Both CooperNeff and Susquehanna, which now employs more than 700 at offices around the world, started as tiny options-trading firms at the Philadelphia Stock Exchange in the early 1980s.

Both firms - especially Susquehanna - were repeatedly cited by regional stock exchanges over the next decade for exceeding position limits that were supposed to prevent individual firms from dominating trading.

The program traders, unlike traditional money managers, have little interest in a company's production problems, the quality of its management, or the market for its products.

But they are quite conscious of the psychological effect of financial and real-world factors on other investors' decisions. "Many of the things we look at are behavioral," Sterge said.

In a corner of Susquehanna's main trading room, tiled with replicas of crumpled PhilEx options-trading forms, Susquehanna maintains a staff of traditional stock analysts who pore over ponderous Wall Street brokerage reports.

"Susquehanna doesn't believe in fundamental research but [studies] it anyway to see how markets will react," according to Eric Noll, Susquehanna's head of strategy.

Lately, Susquehanna has been on a hiring binge. Recruits - including competitive chess champions, athletes and bridge players as well as Penn, Stanford and MIT graduates - are taught high-stakes poker, and sent to try their skills at the PhilEx and other options markets before working in one of the company's main trading rooms.

At CooperNeff, Sterge, a veteran of the professional tennis circuit, also likes to hire athletes.

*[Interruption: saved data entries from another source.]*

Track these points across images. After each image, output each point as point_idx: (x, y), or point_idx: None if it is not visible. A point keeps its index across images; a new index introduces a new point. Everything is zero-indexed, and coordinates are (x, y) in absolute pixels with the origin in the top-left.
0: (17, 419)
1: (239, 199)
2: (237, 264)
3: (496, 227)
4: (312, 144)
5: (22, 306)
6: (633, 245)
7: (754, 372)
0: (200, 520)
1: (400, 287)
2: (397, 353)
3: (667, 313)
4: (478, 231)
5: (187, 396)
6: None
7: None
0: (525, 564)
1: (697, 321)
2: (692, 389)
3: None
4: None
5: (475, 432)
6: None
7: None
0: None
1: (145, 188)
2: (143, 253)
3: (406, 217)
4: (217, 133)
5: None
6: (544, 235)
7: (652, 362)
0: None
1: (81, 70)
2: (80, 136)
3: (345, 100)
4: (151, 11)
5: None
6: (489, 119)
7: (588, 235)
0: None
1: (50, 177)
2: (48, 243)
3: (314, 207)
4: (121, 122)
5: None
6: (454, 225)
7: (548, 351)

He's the last of eight CooperNeff partners who has remained since the BNP Paribas takeover. Several of the others have formed Gamma Investors, a group of 53 investors who have taken positions in "e-finance" companies such as the Archipelago stock-trading network and a pair of derivatives-trading technology firms, according to Banky.

Sterge received a Cornell University doctorate for his thesis on factional voting in Congress.

He was working for the former Philadelphia National Bank in 1989 when he was recruited for CooperNeff by cofounder Roy Neff, who "saw me [on the Paoli local] reading books about stochastic processes and asked me what I did for a living."

For Sterge, the biggest challenge is staying a step ahead of the competition, or the mass of investors.

"Our models only have so much predictive power," he said. "As investors get tired of losing money, they figure out what's going on and change their behavior."

He added, "It's nice to be the biggest trader. But what really counts is the money you make."